Silivri 9 No’lu Cezaevi’ndeki kanser hastası hükümlü Mesude Pehlivan (52), aylardır tek kişilik hücrede tutulduğunu, kemoterapi tedavisinin engellendiğini, hastalığının da giderek kötüleştiğini söyledi. Pehlivan, cezaevinden Cumhuriyet’e gönderdiği mektupta, “Ben de tıpkı Güler Zere gibi gün gün ölüme terk edilmiş durumdayım. Hastalığım biraz daha ilerledikten sonra tedavi adı altında hastaneye götürüleceğim, ancak o zaman da hastalığım tedaviye yanıt vermeyecek” dedi. TAYAD, 1 Ağustos’ta Silivri’ye sürülen Pehlivan’ın serbest bırakılması için Change.org’da imza kampanyası başlattı.
Hemşirelik yaparken tutuklanan Pehlivan, cezaevinde mide kanserine yakalandığını, hastalığın kısa zamanda vücuduna yayıldığını belirtti. Bakırköy Cezaevi’nden sürülmeden önce tiroitindeki tümör ameliyatı için tetkikler yapıldığını, her ayın 15’inde kemoterapi tedavisi gördüğünü dile getiren Pehlivan, Silivri’ye getirildiğinden beri hiç kemoterapi almadığını ifade etti.
HAFTALARDIR DOSYAMA BAKILMADI, ÖLÜMÜN KIYISINA GETİRİLDİM
Yaklaşık iki aydır hücrede tutulduğunu ifade eden Pehlivan, şöyle yazdı:
“İstanbul Eğitim ve Araştırma Hastanesi’nin takipli hastasıyım. Buraya geldiğimden bu yana tek bir defa bile hastaneye götürülmedim. Hastalığım da bir üst aşamaya geçmiş durumda. Kemoterapide ikinci aşamaya geçilecekti. Silivri’ye geldiğim günden beri hastaneye gitmek için uğraşıyorum. Bunun için gerek hapishane idaresine gerek revir doktoruna defalarca dilekçe yazdım. Sözlü olarak durumumu ve talebimi ilettim. Fakat hiçbir sonuç alamadım. Her geçen gün hastalığım ilerliyor . Kampus hastanesine sağlık dosyamın gittiği ve oradaki kurula dosyamın gösterileceği söylenip duruyor. Haftalardır dosyama bakılmadı. Güler Zere örneği halen hafızalarımızdadır. Hastaneye sevkim yapıldığında ölümün kıyısına getirilmiş olacağım. Bu tamamen bilinçli bir politikadır.”
SESİMİ DUYUN
Yıllarca Çapa’da hemşirelik yaptığını belirten Pehlivan, “Bir hasta dosyasının kurulda görülme süresini, hastaneye sevk yapılma aşamasını çok iyi bilmekteyim. İdarenin söylemleri hiç inandırıcı gelmiyor. Ölüm benim ve benim gibi tüm hasta tutsakların kapısını çalmadan dışarıya sesimi duyurmak istiyorum.” dedi.

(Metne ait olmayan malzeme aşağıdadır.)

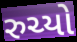
રુચ્યોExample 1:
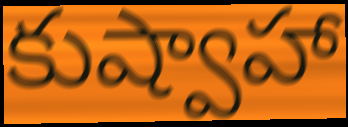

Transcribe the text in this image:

కుష్వాహా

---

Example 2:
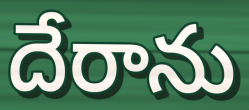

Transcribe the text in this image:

దేరాను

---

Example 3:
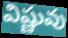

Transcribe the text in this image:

విష్ణువు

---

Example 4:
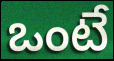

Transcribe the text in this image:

ఒంటే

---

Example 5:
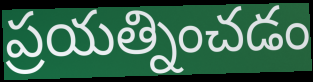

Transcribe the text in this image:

ప్రయత్నించడం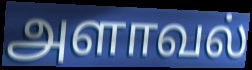
அளாவல்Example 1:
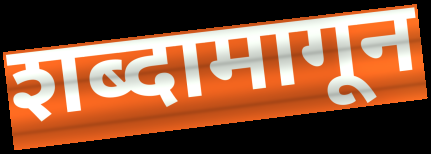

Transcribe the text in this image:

शब्दामागून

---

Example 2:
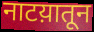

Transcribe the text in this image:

नाटय़ातून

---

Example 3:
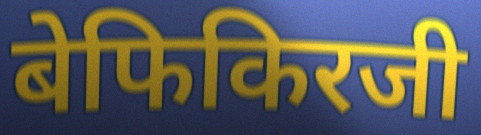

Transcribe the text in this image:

बेफिकिरजी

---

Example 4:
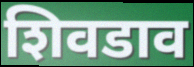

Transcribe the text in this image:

शिवडाव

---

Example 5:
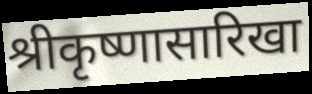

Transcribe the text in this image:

श्रीकृष्णासारिखा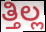
ತ್ತಿಲ್ಲ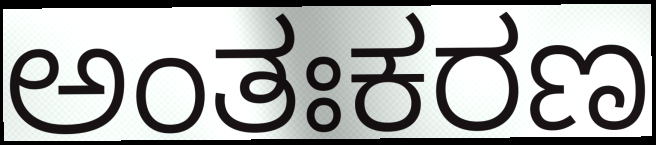
ಅಂತಃಕರಣ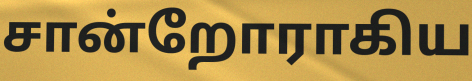
சான்றோராகிய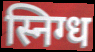
स्निग्ध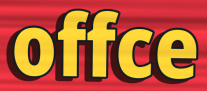
offce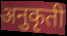
अनुकृती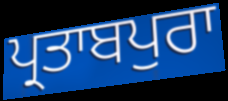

Change.org’da başlatılan imza kampanyasının çağrı metninde, 16 yıldır cezaevinde olan Pehlivan’ın, 2000’deki ‘Hayata Dönüş’ operasyonu sırasında kullanılan kimyasal gazlar sonucu kanser hastalığına yakalandığı iddia edildi. Pehlivan’ın iki yıldır kanser tedavisi gördüğü belirtilerek, “Pehlivan, kalp krizi riski taşıyan bir kanser hastasıdır. Tecrit altında tutuluyor olması bile başlı başına işkencedir” denildi.